TEXT SEGMENT
• • •
Leading a large open source project must be terrible in this age of constant outrage :-(
Leading a large open source project must be terrible in this age of constant outrage :-(
I do understand people's points about "the age of outrage" and "internet 2018" but still: the PEP wasn't generally accepted as being a fantastic improvement, so why did he feel the need to fight so hard for it?
Interestingly, C++ is going through the same process, with lots of great ideas being proposed, but the sum total of them being an even more complicated language (on top of what is probably the most complicated language already).
Python has been successful, IMHO, because Guido has made several brave, controversial calls. Python 3 breakage and async turned out to be prescient, fantastic decisions.
The jury is still out on the Python 3 decision, to be honest. Heck, Python 2 is still officially supported until 2020.
Python 3 adoption is increasing, but the instability and breakage that it introduced caused a lot of knock-on effects throughout the Python community that held it back and hindered its adoption and mindshare. It'll take a while before we can really say whether the long-term gains will make up for that.
It seems Python 3 is now dominant but not total, according to TFA.
A lot of companies are choosing new languages over porting python from 2 to 3.
• • •
EXTRACTED INFORMATION
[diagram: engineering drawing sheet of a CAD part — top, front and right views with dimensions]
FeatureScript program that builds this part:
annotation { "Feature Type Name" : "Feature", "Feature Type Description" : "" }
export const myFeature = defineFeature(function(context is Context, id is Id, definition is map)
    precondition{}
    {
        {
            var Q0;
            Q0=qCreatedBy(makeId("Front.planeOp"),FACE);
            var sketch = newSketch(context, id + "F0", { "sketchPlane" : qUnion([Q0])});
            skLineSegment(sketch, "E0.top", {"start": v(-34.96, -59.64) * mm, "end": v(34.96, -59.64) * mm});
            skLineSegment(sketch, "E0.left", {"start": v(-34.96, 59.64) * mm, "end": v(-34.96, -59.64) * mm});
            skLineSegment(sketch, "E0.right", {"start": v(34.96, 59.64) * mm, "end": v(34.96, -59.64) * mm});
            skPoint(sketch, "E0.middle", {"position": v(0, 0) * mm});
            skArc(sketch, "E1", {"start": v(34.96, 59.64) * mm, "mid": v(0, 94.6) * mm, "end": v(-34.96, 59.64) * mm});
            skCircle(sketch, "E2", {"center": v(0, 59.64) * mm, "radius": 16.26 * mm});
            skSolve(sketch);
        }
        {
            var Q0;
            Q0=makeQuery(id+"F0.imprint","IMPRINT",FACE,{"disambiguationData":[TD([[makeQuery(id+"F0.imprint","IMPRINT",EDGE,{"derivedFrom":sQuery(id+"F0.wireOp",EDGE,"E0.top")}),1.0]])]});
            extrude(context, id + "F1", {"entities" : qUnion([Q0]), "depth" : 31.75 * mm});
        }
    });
• • •
SET OF TASKS
**A.** Copy the rows word for word, starting with the very first row and stopping after the row that contains "var sketch = newSketch(context, id".
**B.** Resume the forum thread about Python 3 and Guido's calls, picking up after its final post.

EXPECTED RESPONSES
**A.**
[diagram: engineering drawing sheet of a CAD part — top, front and right views with dimensions]
FeatureScript program that builds this part:
annotation { "Feature Type Name" : "Feature", "Feature Type Description" : "" }
export const myFeature = defineFeature(function(context is Context, id is Id, definition is map)
    precondition{}
    {
        {
            var Q0;
            Q0=qCreatedBy(makeId("Front.planeOp"),FACE);
            var sketch = newSketch(context, id + "F0", { "sketchPlane" : qUnion([Q0])});

**B.**
It's not. Python 3 has overtaken 2 and there is no stopping migration to it now. Python 3.7 is a lot better than 2.7. Just on memory use alone, 3.7 is massively better. Sure, there will be some hold outs on 2.7 for a long time. That's fine.
Also, this is not the say that migration from 2 to 3 was handled well. It wasn't. Python 3.0 should have had backwards compatible features like allowing the 'u' string prefix. Indexing byte strings should have returned length one byte strings. Byte strings should have supported at least a minimal amount of %-style formats. Etc.
That has all been mostly resolved and is in the past. Mistakes were made because, shock, the Python core developers are not perfect and didn't foresee all the migration issues. However, there is no way that we are going back and reviving the Python 2.x branch.
So yes some breaking change was indicated, but the particular change that was made was the wrong one.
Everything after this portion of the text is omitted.